Govt appoints Naveed Asghar as acting Wapda chairman

Naveed Asghar Chaudhry has been appointed to the position of acting chairman of the Water and Power Development Authority (Wapda), according to a notification issued by the Ministry of Water Resources on Saturday.

The appointment of Asghar follows the resignation of retired Lieutenant General Sajjad Ghani earlier in the day. Ghani served in the role for almost three years before stepping down.

Asghar has previously served as the interim Wapda chairman after the resignation of retired Lt Gen Muzammil Hussain for “personal reasons”, before passing the role to retired Lt Gen Ghani in August 2022.

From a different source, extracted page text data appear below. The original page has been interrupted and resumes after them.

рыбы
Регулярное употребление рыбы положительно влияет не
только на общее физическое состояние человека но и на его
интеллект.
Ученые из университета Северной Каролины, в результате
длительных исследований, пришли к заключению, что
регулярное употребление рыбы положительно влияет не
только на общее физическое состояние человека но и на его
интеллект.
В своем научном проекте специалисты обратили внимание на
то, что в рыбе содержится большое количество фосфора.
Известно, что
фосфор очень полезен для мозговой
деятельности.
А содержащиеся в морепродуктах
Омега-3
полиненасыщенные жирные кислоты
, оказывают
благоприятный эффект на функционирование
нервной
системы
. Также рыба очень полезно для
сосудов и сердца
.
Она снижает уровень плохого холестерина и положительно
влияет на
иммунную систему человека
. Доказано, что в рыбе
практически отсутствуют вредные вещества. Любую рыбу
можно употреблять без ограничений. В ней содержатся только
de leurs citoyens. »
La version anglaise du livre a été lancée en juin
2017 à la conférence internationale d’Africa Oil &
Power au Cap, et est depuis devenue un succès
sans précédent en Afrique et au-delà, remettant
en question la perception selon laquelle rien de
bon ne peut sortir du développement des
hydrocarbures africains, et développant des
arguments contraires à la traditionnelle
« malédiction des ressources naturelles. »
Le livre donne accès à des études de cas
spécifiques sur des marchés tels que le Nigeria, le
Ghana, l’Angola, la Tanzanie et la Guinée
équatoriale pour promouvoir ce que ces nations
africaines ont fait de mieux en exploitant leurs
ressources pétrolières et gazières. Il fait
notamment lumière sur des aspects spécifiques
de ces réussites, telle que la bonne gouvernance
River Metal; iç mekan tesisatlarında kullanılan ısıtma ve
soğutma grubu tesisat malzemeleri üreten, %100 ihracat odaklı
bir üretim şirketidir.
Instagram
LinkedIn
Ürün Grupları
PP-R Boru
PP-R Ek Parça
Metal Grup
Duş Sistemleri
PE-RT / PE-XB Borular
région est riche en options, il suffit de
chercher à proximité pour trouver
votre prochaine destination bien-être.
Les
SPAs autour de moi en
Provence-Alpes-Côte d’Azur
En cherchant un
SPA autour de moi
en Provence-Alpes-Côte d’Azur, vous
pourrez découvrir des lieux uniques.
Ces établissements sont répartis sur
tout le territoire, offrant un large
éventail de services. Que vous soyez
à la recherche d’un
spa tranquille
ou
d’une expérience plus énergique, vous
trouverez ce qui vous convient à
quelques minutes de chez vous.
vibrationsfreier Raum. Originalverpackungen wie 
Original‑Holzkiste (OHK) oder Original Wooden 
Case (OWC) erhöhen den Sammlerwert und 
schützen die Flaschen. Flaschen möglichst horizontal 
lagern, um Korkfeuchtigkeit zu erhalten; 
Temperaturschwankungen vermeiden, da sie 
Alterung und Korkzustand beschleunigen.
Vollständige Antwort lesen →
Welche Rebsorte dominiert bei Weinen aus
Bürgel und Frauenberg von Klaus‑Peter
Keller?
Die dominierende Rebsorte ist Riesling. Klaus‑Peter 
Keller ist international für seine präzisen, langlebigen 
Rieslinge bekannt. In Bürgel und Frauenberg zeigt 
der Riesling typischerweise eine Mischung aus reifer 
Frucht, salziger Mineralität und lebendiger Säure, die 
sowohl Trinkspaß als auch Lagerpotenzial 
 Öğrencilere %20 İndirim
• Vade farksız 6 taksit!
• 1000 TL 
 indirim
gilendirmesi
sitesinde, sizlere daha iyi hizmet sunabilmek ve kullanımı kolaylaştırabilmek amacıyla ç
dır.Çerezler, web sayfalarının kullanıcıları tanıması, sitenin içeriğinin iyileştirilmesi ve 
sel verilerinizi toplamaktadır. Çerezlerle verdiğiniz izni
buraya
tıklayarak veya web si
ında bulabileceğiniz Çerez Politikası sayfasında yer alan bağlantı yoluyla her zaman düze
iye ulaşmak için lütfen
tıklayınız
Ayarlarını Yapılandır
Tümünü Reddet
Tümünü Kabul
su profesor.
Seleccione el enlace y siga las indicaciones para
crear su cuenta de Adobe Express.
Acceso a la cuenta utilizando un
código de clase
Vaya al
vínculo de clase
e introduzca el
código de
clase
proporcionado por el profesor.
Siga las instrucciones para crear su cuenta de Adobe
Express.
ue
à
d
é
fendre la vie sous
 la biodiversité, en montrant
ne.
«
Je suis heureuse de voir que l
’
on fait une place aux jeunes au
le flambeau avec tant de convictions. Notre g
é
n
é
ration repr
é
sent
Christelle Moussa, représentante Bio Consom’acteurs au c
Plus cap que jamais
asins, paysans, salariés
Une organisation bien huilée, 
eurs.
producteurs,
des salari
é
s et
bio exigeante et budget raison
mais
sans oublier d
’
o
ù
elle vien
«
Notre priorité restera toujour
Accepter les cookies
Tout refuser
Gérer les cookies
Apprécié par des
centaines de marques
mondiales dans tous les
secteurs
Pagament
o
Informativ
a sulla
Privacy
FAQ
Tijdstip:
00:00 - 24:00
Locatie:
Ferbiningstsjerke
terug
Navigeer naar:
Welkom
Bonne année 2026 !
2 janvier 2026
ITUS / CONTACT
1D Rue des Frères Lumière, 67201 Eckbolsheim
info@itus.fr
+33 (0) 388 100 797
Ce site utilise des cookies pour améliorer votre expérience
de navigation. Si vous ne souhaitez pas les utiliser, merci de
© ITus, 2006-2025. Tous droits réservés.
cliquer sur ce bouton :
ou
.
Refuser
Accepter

He will now serve again as Wapda chairman “for a period of three months or until the appointment of [a] regular chairman […] with immediate effect and until further orders”, the ministry said.

Asghar will take on the role in addition to his current role as Wapda’s Member (Finance), under the Water Resources Division.

Asghar previously accompanied Ghani as he visited the sites of major projects during his time as chairman, such as the construction of Mohmand Dam on the River Swat.

In May, Ghani visited the Neelum-Jhelum Hydropower Project — located approximately 41km from Muzaffarabad — after the dam site was damaged in Indian attacks a day earlier.

He strongly condemned the attack, saying, “International laws, including the Geneva Convention, do not allow attacking water structures even during a full-scale war.”

Also in May, he persuaded the participants of a jirga to call off a two-week sit-in, assuring them that Prime Minister Shehbaz Sharif had constituted a committee to address concerns of the families whose land had been acquired for Dasu hydropower project.

Later that month, Ghani claimed that a number of key targets in the Greater Karachi Bulk Water Supply Scheme, better known as the K-IV Project, had been achieved.

Underlining the importance of the K-IV Project for Karachi, which was formally launched in 2011, the Wapda chairman directed the project team to accelerate construction activities to meet the deadlines.

However, the project immediately faced a new setback this month, as the federal government has allocated only Rs3.2 billion in the budget against the required amount of Rs40bn for the scheme, sparking fears that the city may have to wait for “another 10 years” or more for the completion of the plan.

Earlier, in April, the Public Accounts Committee (PAC) highlighted glaring inefficiencies and massive financial mismanagement in key national hydropower projects, in particular the Dassu Hydropower Project and the Neelum-Jhelum Hydropower Project.